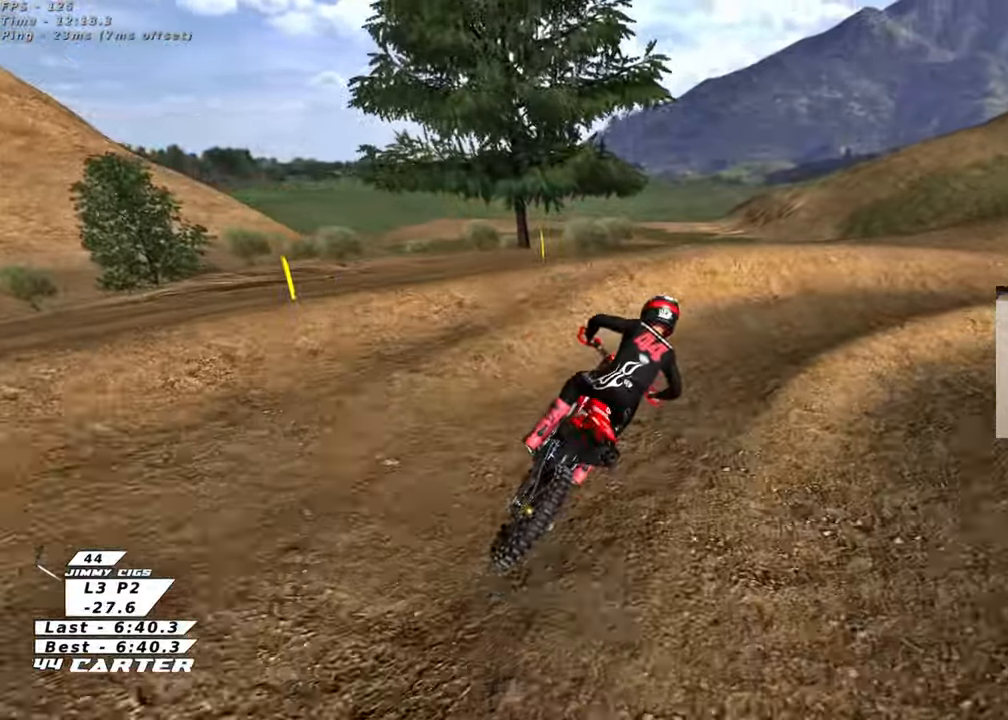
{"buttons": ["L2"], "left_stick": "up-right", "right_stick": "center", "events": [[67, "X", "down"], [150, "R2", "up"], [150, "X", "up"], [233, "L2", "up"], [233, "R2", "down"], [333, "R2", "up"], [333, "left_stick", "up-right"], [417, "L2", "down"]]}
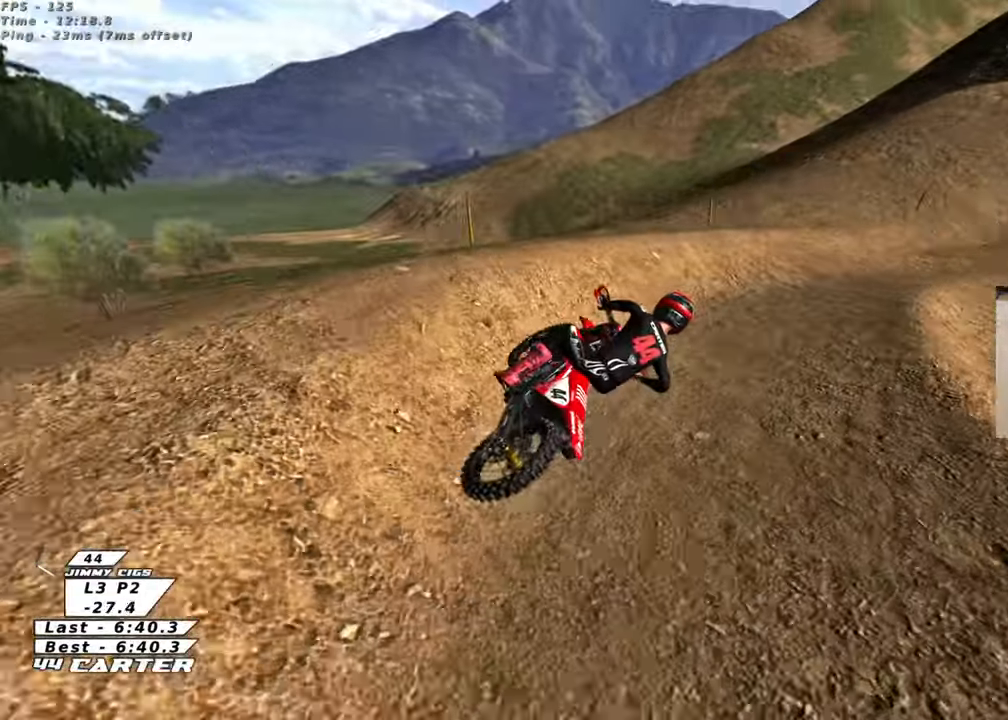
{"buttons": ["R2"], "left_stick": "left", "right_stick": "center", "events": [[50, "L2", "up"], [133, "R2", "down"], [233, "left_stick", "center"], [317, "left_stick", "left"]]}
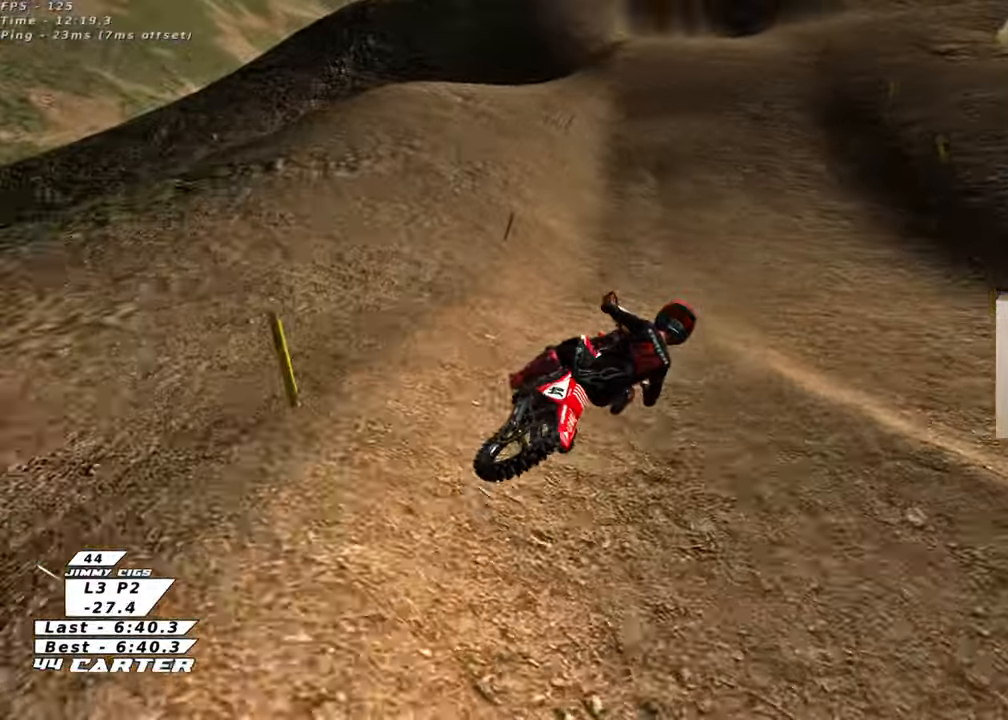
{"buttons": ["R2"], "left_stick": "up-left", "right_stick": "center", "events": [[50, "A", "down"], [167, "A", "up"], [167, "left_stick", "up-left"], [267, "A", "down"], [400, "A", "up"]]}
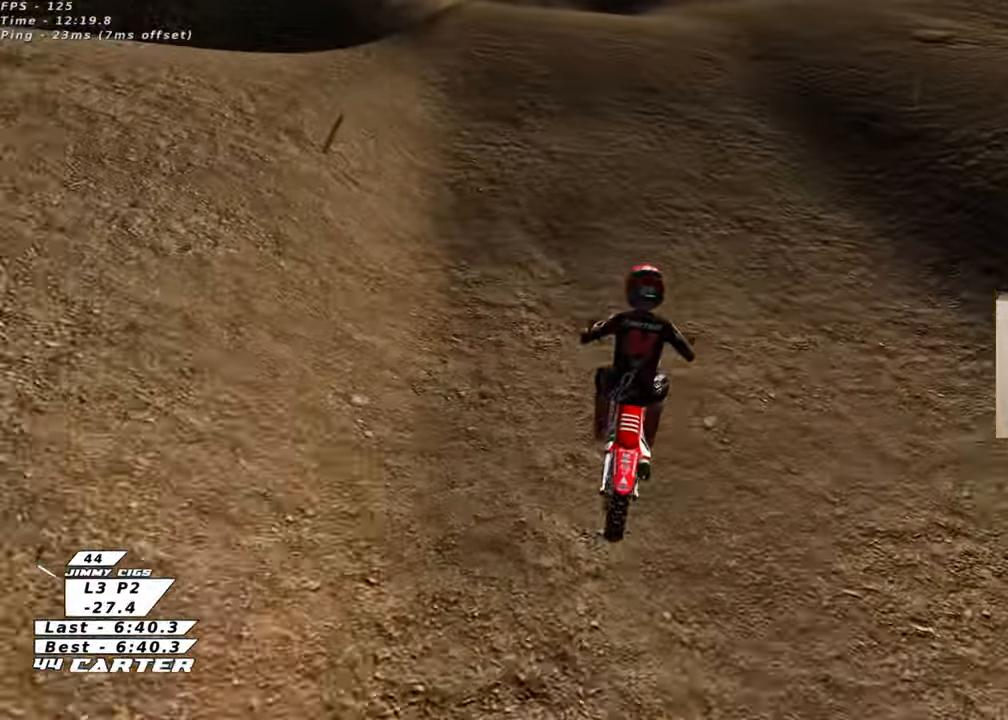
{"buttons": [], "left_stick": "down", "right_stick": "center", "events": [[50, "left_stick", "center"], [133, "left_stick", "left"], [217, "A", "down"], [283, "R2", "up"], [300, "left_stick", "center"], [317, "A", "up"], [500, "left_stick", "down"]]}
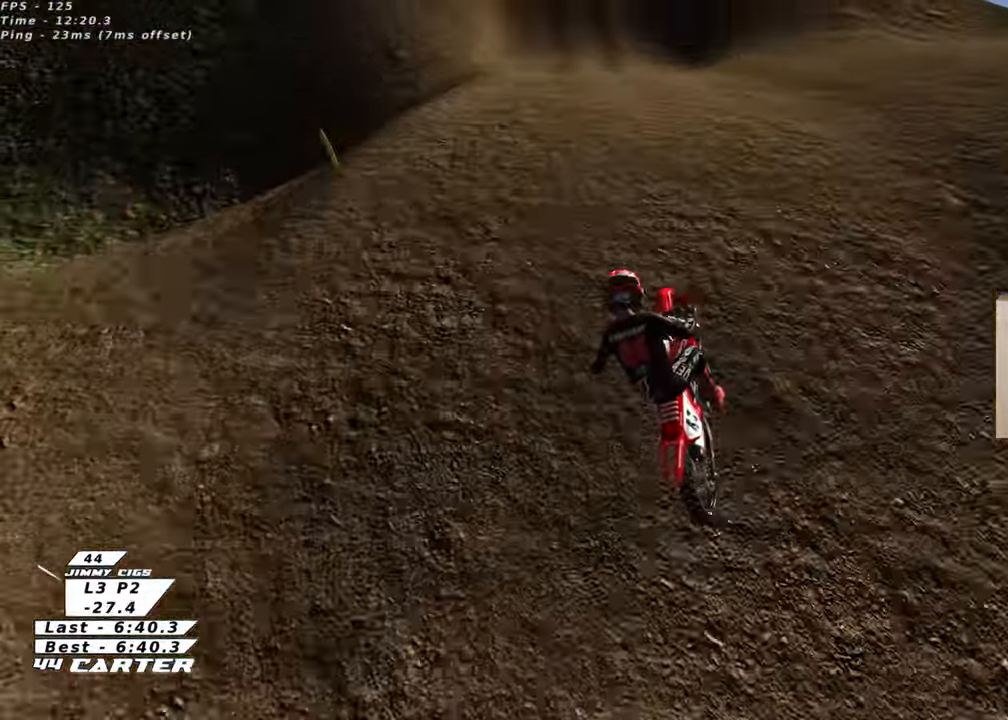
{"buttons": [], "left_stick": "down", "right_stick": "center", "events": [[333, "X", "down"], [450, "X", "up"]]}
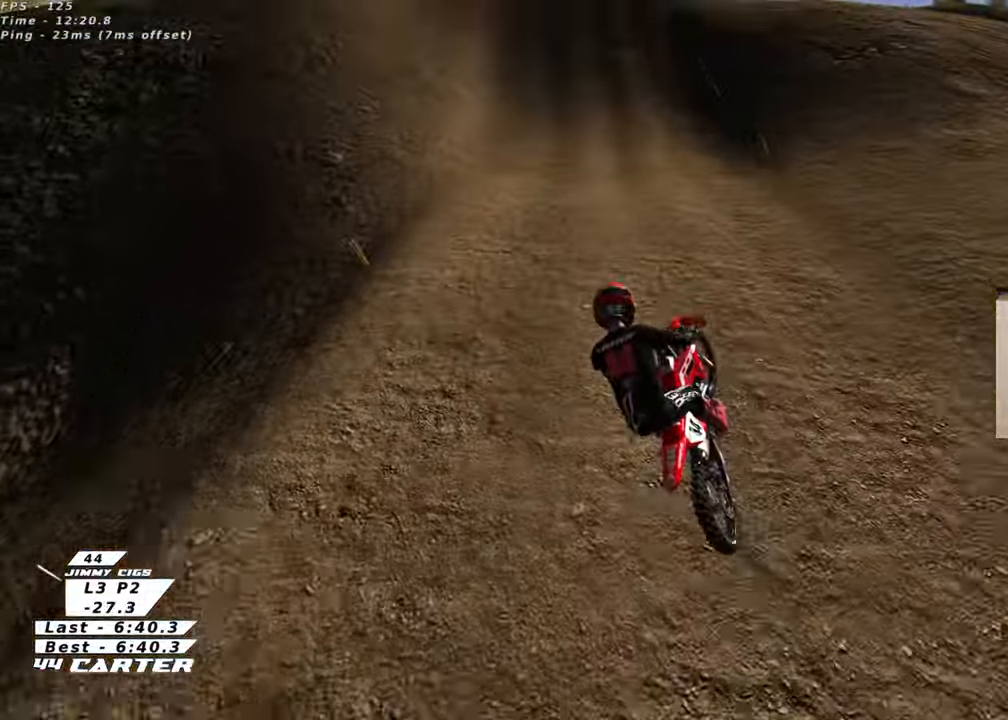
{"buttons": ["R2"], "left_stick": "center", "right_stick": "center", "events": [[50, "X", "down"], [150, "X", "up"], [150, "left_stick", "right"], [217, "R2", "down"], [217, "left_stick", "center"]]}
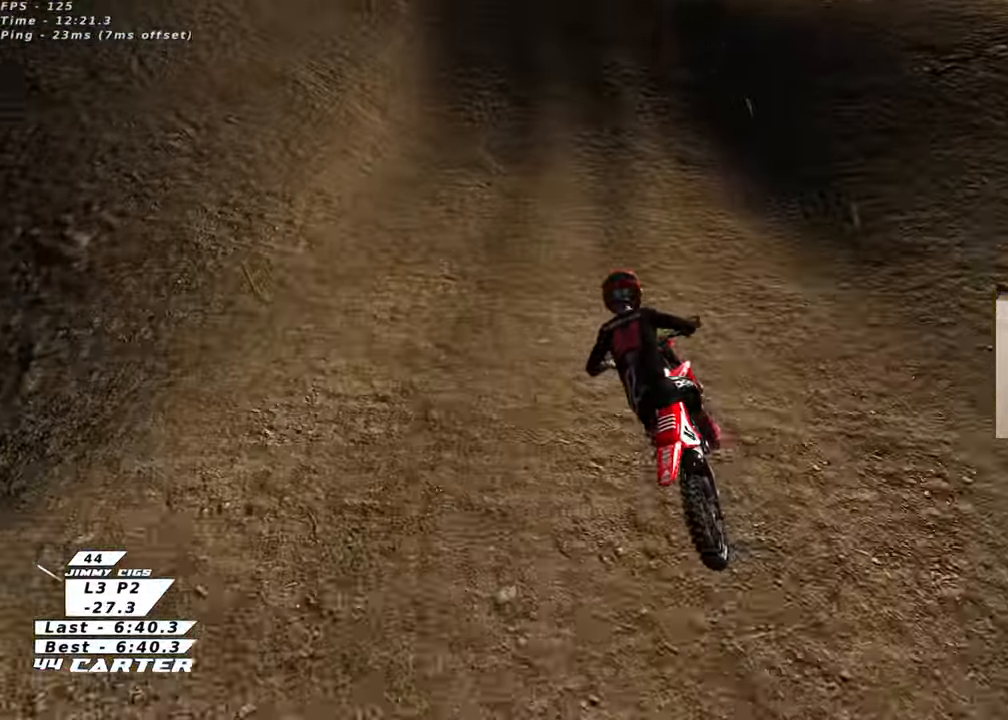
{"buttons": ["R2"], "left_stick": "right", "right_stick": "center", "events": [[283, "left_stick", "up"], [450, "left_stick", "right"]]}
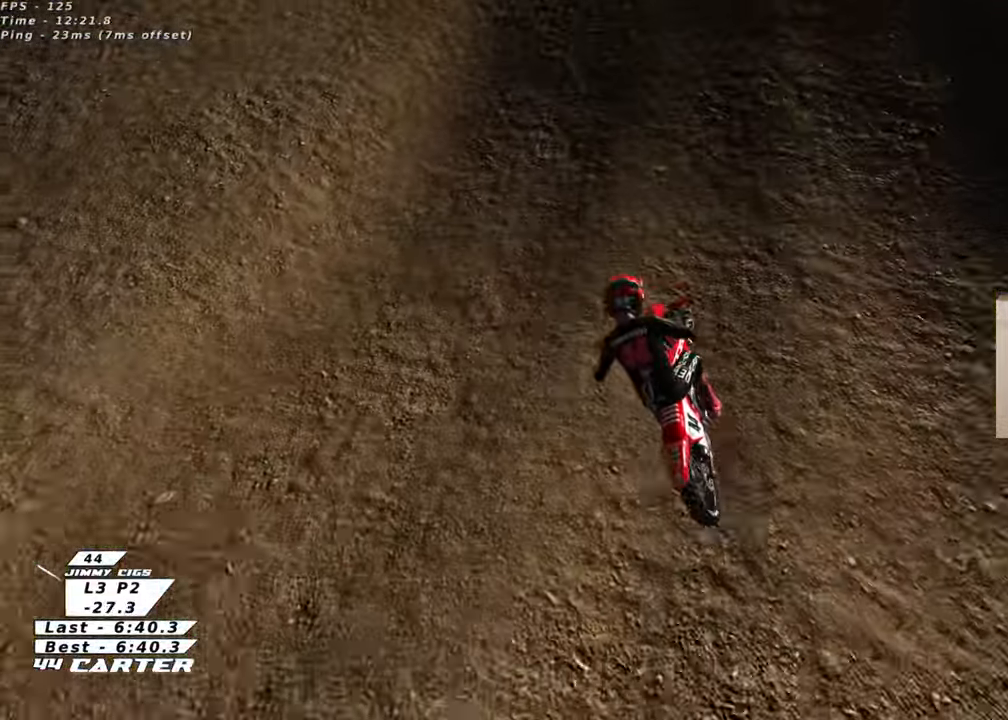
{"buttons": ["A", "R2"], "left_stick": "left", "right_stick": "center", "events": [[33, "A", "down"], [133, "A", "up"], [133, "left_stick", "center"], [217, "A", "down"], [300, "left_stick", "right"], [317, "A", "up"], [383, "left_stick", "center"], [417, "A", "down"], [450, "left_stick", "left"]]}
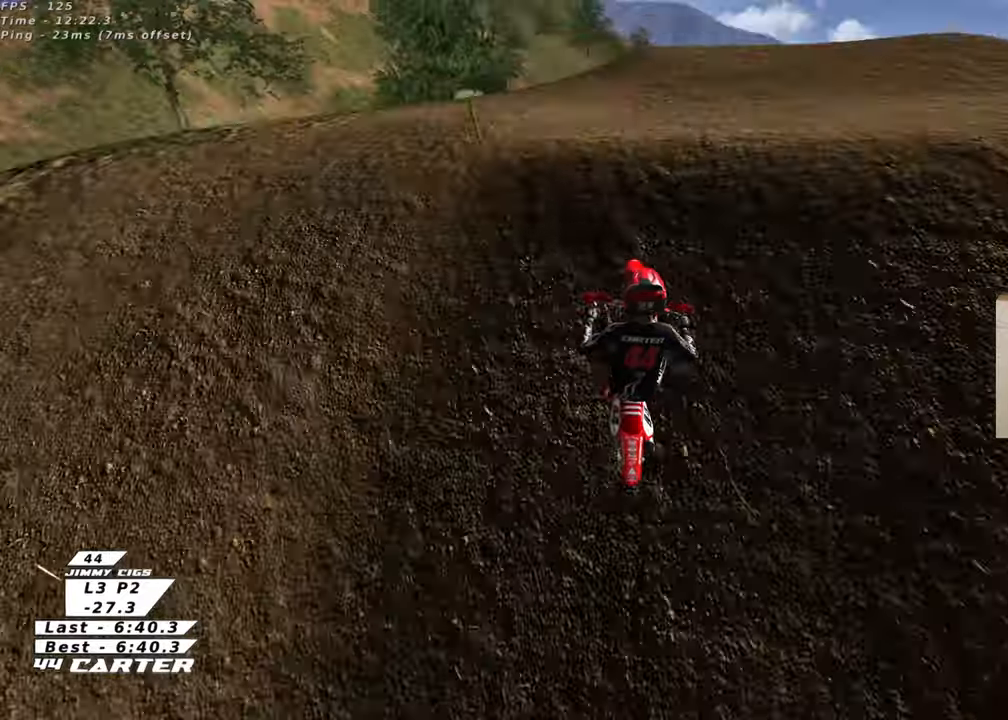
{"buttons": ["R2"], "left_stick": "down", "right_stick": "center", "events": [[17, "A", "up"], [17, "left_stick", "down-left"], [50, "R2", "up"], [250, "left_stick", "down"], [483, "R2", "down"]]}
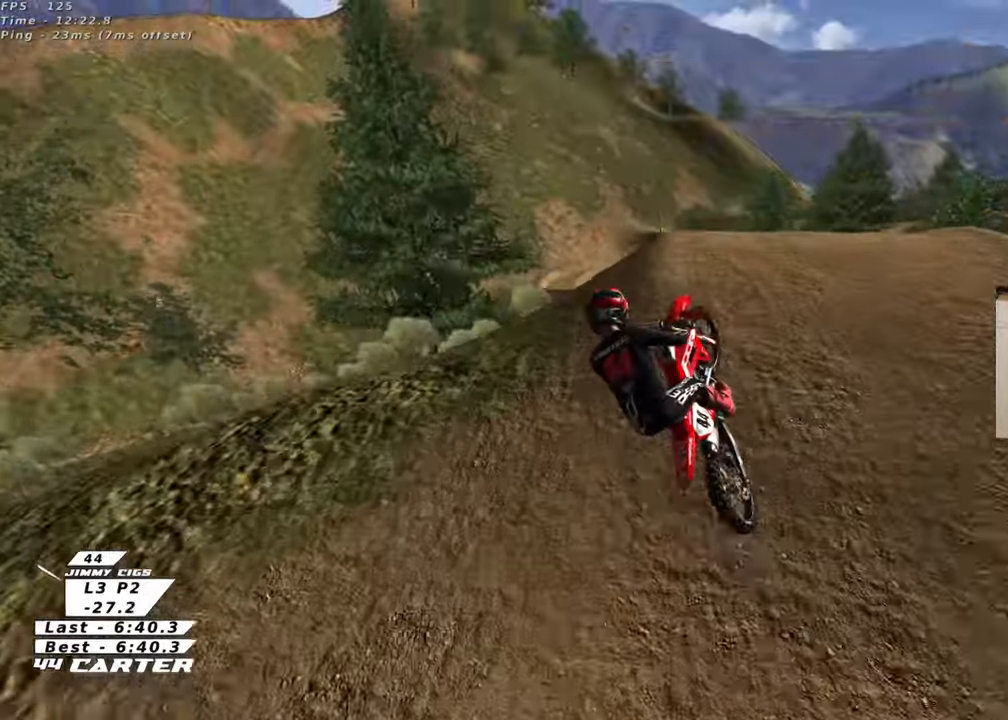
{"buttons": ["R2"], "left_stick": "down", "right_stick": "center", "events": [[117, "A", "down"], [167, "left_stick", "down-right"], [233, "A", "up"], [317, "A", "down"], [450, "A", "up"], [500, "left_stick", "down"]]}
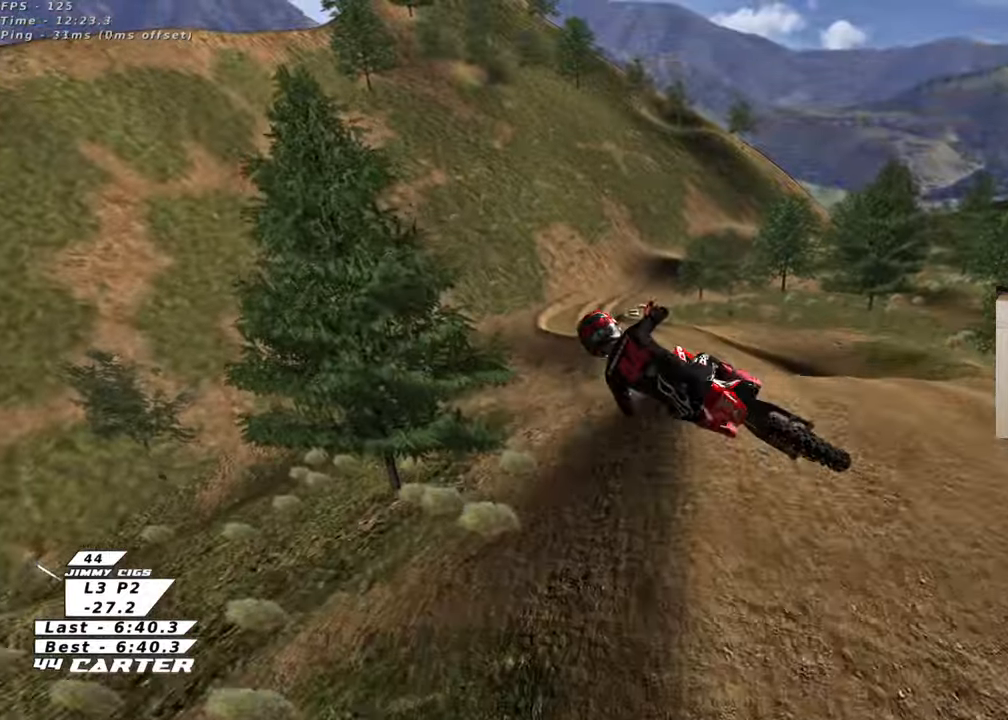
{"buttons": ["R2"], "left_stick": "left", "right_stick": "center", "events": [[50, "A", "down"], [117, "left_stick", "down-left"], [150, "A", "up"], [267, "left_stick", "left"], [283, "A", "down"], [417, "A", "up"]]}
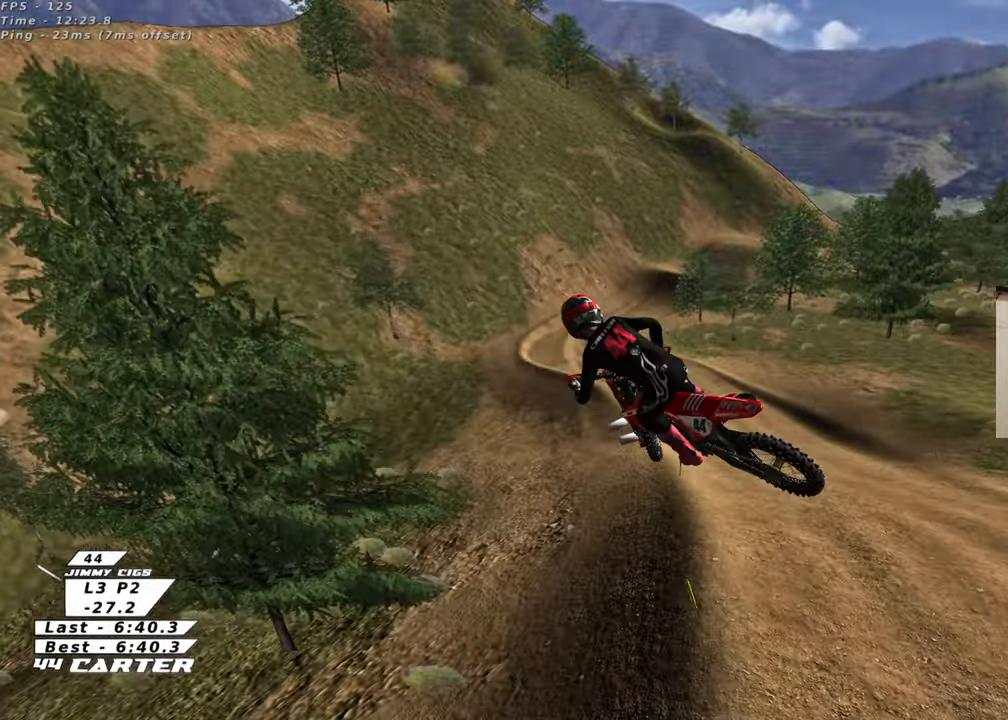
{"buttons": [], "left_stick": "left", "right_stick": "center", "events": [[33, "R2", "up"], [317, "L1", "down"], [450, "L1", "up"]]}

---------------

Write out everything in the data word for word. Omit each picture.

* Response *
{"buttons": ["L2"], "left_stick": "up-right", "right_stick": "center", "events": [[67, "X", "down"], [150, "R2", "up"], [150, "X", "up"], [233, "L2", "up"], [233, "R2", "down"], [333, "R2", "up"], [333, "left_stick", "up-right"], [417, "L2", "down"]]}
{"buttons": ["R2"], "left_stick": "left", "right_stick": "center", "events": [[50, "L2", "up"], [133, "R2", "down"], [233, "left_stick", "center"], [317, "left_stick", "left"]]}
{"buttons": ["R2"], "left_stick": "up-left", "right_stick": "center", "events": [[50, "A", "down"], [167, "A", "up"], [167, "left_stick", "up-left"], [267, "A", "down"], [400, "A", "up"]]}
{"buttons": [], "left_stick": "down", "right_stick": "center", "events": [[50, "left_stick", "center"], [133, "left_stick", "left"], [217, "A", "down"], [283, "R2", "up"], [300, "left_stick", "center"], [317, "A", "up"], [500, "left_stick", "down"]]}
{"buttons": [], "left_stick": "down", "right_stick": "center", "events": [[333, "X", "down"], [450, "X", "up"]]}
{"buttons": ["R2"], "left_stick": "center", "right_stick": "center", "events": [[50, "X", "down"], [150, "X", "up"], [150, "left_stick", "right"], [217, "R2", "down"], [217, "left_stick", "center"]]}
{"buttons": ["R2"], "left_stick": "right", "right_stick": "center", "events": [[283, "left_stick", "up"], [450, "left_stick", "right"]]}
{"buttons": ["A", "R2"], "left_stick": "left", "right_stick": "center", "events": [[33, "A", "down"], [133, "A", "up"], [133, "left_stick", "center"], [217, "A", "down"], [300, "left_stick", "right"], [317, "A", "up"], [383, "left_stick", "center"], [417, "A", "down"], [450, "left_stick", "left"]]}
{"buttons": ["R2"], "left_stick": "down", "right_stick": "center", "events": [[17, "A", "up"], [17, "left_stick", "down-left"], [50, "R2", "up"], [250, "left_stick", "down"], [483, "R2", "down"]]}
{"buttons": ["R2"], "left_stick": "down", "right_stick": "center", "events": [[117, "A", "down"], [167, "left_stick", "down-right"], [233, "A", "up"], [317, "A", "down"], [450, "A", "up"], [500, "left_stick", "down"]]}
{"buttons": ["R2"], "left_stick": "left", "right_stick": "center", "events": [[50, "A", "down"], [117, "left_stick", "down-left"], [150, "A", "up"], [267, "left_stick", "left"], [283, "A", "down"], [417, "A", "up"]]}
{"buttons": [], "left_stick": "left", "right_stick": "center", "events": [[33, "R2", "up"], [317, "L1", "down"], [450, "L1", "up"]]}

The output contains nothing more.